# GIVEN PROBLEM
Turn the stretch of records from the line containing "genus: Odocoileus" through the line containing "family: Erebidae" into a Markdown table with two columns, Row and Entry. Number each line in Row and leave out any blank lines.

# PROVIDED RECORDS
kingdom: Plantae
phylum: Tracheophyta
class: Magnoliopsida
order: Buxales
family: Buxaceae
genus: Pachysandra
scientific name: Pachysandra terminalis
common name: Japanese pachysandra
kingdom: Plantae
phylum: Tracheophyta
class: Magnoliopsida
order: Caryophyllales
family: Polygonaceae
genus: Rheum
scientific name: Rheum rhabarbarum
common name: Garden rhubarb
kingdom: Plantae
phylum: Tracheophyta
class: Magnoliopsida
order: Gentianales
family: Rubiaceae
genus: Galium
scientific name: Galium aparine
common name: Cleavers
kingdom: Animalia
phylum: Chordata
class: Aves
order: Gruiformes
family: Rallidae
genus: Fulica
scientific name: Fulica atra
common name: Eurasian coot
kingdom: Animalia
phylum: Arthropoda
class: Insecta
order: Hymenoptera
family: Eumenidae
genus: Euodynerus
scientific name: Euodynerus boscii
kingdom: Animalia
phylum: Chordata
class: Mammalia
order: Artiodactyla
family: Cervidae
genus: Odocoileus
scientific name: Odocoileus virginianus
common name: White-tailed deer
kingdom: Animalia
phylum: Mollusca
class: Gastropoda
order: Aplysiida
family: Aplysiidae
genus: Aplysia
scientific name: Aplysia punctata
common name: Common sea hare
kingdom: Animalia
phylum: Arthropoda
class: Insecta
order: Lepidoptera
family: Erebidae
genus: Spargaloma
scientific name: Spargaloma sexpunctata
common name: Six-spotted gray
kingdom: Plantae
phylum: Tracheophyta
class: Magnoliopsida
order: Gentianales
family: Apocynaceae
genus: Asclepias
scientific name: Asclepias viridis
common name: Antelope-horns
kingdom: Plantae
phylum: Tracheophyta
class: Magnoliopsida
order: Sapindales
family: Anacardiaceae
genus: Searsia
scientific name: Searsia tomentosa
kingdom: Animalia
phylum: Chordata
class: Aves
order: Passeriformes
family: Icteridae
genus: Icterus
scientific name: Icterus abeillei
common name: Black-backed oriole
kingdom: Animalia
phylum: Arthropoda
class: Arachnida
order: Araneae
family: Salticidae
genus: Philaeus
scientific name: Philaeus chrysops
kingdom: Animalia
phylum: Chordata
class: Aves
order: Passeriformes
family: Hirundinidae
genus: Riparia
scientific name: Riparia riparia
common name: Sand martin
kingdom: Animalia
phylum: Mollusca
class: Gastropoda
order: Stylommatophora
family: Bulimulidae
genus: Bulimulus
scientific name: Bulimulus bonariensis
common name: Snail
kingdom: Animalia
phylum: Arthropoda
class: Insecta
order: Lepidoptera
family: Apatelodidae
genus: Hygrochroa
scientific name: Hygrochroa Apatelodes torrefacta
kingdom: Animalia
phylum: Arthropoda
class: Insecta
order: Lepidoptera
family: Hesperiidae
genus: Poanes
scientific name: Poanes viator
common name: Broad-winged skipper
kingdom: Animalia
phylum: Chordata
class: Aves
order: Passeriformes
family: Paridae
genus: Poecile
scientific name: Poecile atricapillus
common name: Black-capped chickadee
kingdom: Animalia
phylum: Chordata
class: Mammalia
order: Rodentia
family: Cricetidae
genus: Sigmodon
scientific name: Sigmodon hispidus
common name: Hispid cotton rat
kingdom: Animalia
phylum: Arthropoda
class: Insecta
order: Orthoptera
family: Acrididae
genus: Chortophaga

# RESULT
| Row | Entry |
|---|---|
| 1 | genus: Odocoileus |
| 2 | scientific name: Odocoileus virginianus |
| 3 | common name: White-tailed deer |
| 4 | kingdom: Animalia |
| 5 | phylum: Mollusca |
| 6 | class: Gastropoda |
| 7 | order: Aplysiida |
| 8 | family: Aplysiidae |
| 9 | genus: Aplysia |
| 10 | scientific name: Aplysia punctata |
| 11 | common name: Common sea hare |
| 12 | kingdom: Animalia |
| 13 | phylum: Arthropoda |
| 14 | class: Insecta |
| 15 | order: Lepidoptera |
| 16 | family: Erebidae |